Pela janela

18.3.14 Cabotino 0 Comentarios


             A televisão matou a janela (N. Rodrigues)

Não sei o que tem janela de ônibus para nos fazer pensar e repensar os rumos de nossas vidas ao sabor da cidade que ora se aproxima ou se distancia como o som das sirenes.

Qual não é a nossa satisfação quando subimos em um coletivo e damos de cara com uma cadeira vazia e ainda por cima na janela. Ou quando está lotado e alguém vai descer justamente no par de cadeiras que você esta ao lado esperando qualquer desenrolar: corredor ou janela? E para sua surpresa é a janela e o melhor, quem ficou no corredor não a quer – a sorte se levantou para você.

Já reparam a quantidade de guimbas de cigarros que encontramos em torno das paradas de ônibus? Dizem até que se você acender um cigarro o seu ônibus aparece em um passe de mágica. É mentira, sou fumante e isso só às vezes acontece.
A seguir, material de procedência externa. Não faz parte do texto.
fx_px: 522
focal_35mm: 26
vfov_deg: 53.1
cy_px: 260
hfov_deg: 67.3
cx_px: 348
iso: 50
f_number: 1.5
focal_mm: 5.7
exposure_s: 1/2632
Enfim, acredito que o desamparo ao relento e a demora façam com que as pessoas anseiem o seu ônibus, mas à reflexão com um cigarro é comprometida pela expectativa do coletivo. Uma vez no ônibus e, repito, só na janela o nosso pensamento alça voou com o nossos corpos em movimento e encapsulados por toneladas de ferro, aço e vidro e com a cidade dilatando e contraindo no intervalo de cada semáforo vermelho – é a respiração sofrível da cidade que cadencia o ritmo de nossos pensamentos.
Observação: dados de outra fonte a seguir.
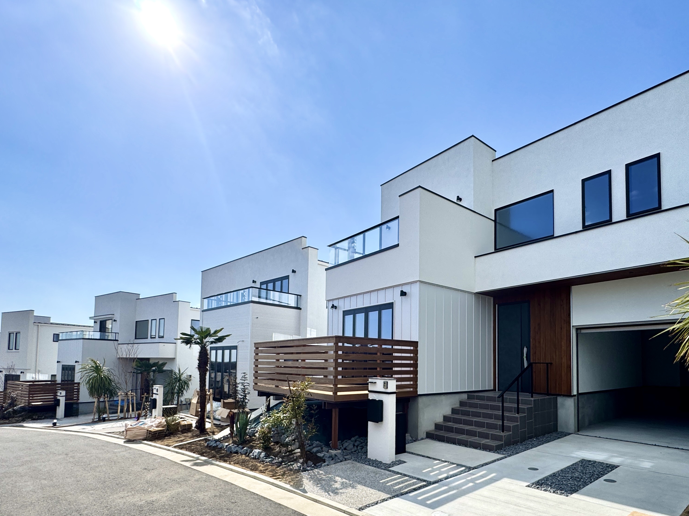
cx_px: 392
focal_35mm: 19
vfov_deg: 66.8
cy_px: 345
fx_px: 378
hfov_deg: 84.2
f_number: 2.2
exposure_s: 1/2342
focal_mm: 2.22
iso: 40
Qual não é a nossa satisfação em pegar um ônibus tarde da noite e na janela sentir o vento batendo no focinho como um poodle na janela de um carro, eles também apreciam... A reflexão vai ao ritmo do motor e a cada viaduto e avenida às luzes de mercúrio ditam o tempo e o espaço de nossos pensamentos refletidos através das pichações, galerias, praças etc., a respiração da cidade flui a essa hora e em suas artérias nossos pensamentos são como hemoglobinas.
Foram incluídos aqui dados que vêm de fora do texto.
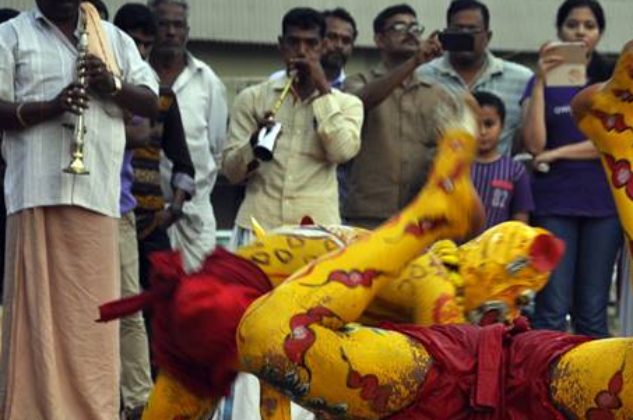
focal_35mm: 212
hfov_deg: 9.7
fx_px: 3724
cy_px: 365
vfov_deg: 6.5
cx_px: 458
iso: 500
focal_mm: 80
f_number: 5.6
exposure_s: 1/100
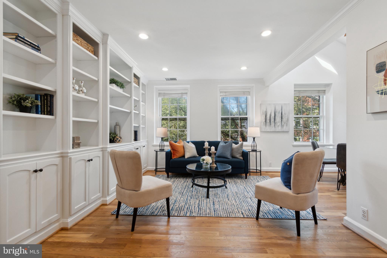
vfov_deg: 77.3
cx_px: 194
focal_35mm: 15
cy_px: 129
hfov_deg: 100.4
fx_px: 161
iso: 200
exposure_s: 1/4
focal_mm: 10
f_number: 10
No trânsito tentamos nos proteger em nossa janela da polifonia e polissemia da metrópole. Ao som de nosso playlist do celular ou em uma FM qualquer acumulamos informações compartilhadas com a sensação de exclusividade. Pensamos na pessoa amada e vemos mais um motociclista sendo atendido por uma ambulância. Pensamos em nosso trabalho e alguém oferece mais uma mercadoria, neste mundo já tão cifrado, dentro do ônibus. Pensamos em nossa família e amigos e aquela menina linda no ponto do ônibus, com olhos cansados que pensa também em alguma coisa, e que responde fugazmente ao nosso olhar e até com certa sensualidade, mas logo nos esquecemos dela no instante do próximo outdoor.

Quem nunca perdeu ou quase deixou de perder o ponto que iria descer por conta das reflexões em uma janela de ônibus? O movimento é o pai da vida moderna e nossos pensamentos, por mais que queiram, ainda guarda raízes pré-modernas, principalmente quando há muito estímulo – paradoxalmente estímulo é inércia e a janela de ônibus é a prova disso.

Por fim, sempre queremos chegar logo ao nosso destino, mas em uma janela de ônibus este desejo é retrato tirado na paisagem emoldurada pelas lentes da janela.